Keep an eye on the weather
Weather conditions can play a big part in setting the mood of your shot. Rather than waiting for the bright light of the midday sun, a misty morning in a forest can be the perfect time of day for that mood-shot.
Take your time to choose the subject
Take your time to choose the subject, then spend time walking around the subject looking for the best angle and lighting.
Take your time to set up the shot
Don’t be afraid to take your time to set up your shot. Although it can get a bit frustrating if you have your loved ones tagging along and they’re sitting and waiting impatiently for 20 minutes for you to take a single shot of a piece of driftwood on the beach!

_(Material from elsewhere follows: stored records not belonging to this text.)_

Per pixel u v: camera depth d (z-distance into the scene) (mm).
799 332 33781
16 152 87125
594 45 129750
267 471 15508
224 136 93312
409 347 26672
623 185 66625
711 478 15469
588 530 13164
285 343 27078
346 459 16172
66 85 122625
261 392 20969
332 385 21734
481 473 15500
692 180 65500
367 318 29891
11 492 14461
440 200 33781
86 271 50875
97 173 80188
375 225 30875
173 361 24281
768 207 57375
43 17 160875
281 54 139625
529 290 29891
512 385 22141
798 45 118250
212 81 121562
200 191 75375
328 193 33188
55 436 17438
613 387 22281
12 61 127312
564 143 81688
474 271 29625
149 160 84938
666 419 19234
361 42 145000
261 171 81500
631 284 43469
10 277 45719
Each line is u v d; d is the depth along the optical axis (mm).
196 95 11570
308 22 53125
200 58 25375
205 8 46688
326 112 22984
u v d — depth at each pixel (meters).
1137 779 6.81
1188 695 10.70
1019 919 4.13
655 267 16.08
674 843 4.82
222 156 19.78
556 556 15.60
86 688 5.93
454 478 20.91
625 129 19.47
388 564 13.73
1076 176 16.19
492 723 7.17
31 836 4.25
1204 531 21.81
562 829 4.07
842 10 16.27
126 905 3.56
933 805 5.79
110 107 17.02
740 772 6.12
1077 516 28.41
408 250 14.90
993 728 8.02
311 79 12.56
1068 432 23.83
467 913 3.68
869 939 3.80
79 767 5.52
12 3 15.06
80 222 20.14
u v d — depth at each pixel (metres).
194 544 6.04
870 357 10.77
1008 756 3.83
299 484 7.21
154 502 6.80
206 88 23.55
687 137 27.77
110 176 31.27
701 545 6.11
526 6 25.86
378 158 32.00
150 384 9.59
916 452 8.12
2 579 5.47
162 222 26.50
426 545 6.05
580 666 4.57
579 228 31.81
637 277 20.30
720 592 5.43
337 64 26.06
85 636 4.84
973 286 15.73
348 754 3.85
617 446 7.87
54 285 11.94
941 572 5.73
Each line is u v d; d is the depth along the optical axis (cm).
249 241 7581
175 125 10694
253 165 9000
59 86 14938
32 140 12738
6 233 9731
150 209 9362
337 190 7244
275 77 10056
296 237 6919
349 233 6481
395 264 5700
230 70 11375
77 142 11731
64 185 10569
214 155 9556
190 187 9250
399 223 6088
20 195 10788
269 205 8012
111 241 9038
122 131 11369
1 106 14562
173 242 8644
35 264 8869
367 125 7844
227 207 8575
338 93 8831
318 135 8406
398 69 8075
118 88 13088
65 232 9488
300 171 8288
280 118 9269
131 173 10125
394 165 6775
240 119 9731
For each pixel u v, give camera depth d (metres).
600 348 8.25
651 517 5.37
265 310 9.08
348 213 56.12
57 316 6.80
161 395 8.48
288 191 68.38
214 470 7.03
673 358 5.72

Don’t always choose brightly coloured subjects
Subjects with muted colours can sometimes produce excellent results. A field of wheat of similar yellow-brown colour can produce striking results when accompanied by a low-sun and long shadows.
If you have a camera that allows you to shoot with a manual shutter speed – try slowing the speed and increasing the F-stop. Then move your camera when taking the shot. Some very effective arty-type images can be produced with blur effects.
Overexpose your subject
Not too good to do all the time, but experiment with results by over-exposing the subject.
Try macro photography
Grab a magnifying glass and see if you can focus your camera through the glass onto a small subject. It just may work! And may open up a whole new range of subjects for you!
Shoot through wet glass
Try spraying water onto a window, then take a shot through the window to a subject outside. (wet the outside of the window – not the inside of your home!)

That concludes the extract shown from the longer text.